◆ REQUIRED ACTION ◆
Go through the material that comes after this and count the lines containing "fiche"; report only the count.

◆ DATA FOR THIS TASK ◆
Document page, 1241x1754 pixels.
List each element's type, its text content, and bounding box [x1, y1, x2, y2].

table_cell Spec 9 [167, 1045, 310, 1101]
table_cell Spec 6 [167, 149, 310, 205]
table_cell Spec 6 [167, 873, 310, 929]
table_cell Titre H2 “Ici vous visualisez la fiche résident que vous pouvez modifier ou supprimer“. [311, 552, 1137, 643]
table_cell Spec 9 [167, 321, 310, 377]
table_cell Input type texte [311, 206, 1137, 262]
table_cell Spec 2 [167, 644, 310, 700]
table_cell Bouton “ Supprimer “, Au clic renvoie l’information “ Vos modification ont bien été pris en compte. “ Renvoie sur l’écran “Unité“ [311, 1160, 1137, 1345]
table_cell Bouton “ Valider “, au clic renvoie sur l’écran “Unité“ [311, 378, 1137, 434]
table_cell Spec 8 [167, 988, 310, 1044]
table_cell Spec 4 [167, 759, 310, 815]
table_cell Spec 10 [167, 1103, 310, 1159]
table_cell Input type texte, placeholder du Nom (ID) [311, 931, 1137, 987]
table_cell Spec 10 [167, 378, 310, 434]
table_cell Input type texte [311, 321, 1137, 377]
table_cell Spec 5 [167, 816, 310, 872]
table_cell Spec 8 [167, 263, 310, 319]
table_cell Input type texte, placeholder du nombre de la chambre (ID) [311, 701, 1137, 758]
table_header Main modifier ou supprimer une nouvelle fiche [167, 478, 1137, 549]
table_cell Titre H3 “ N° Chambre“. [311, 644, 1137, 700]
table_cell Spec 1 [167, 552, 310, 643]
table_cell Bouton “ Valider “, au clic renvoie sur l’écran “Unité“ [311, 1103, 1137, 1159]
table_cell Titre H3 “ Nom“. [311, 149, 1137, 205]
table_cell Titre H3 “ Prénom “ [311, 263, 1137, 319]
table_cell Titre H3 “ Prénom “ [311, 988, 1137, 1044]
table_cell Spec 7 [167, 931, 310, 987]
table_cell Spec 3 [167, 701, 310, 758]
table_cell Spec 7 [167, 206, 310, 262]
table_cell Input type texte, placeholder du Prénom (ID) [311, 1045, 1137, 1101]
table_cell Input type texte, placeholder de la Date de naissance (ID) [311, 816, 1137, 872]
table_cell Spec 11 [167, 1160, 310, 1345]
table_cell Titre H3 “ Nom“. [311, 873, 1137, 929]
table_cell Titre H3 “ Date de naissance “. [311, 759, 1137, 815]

◆ EXERCISE SOLUTION ◆
2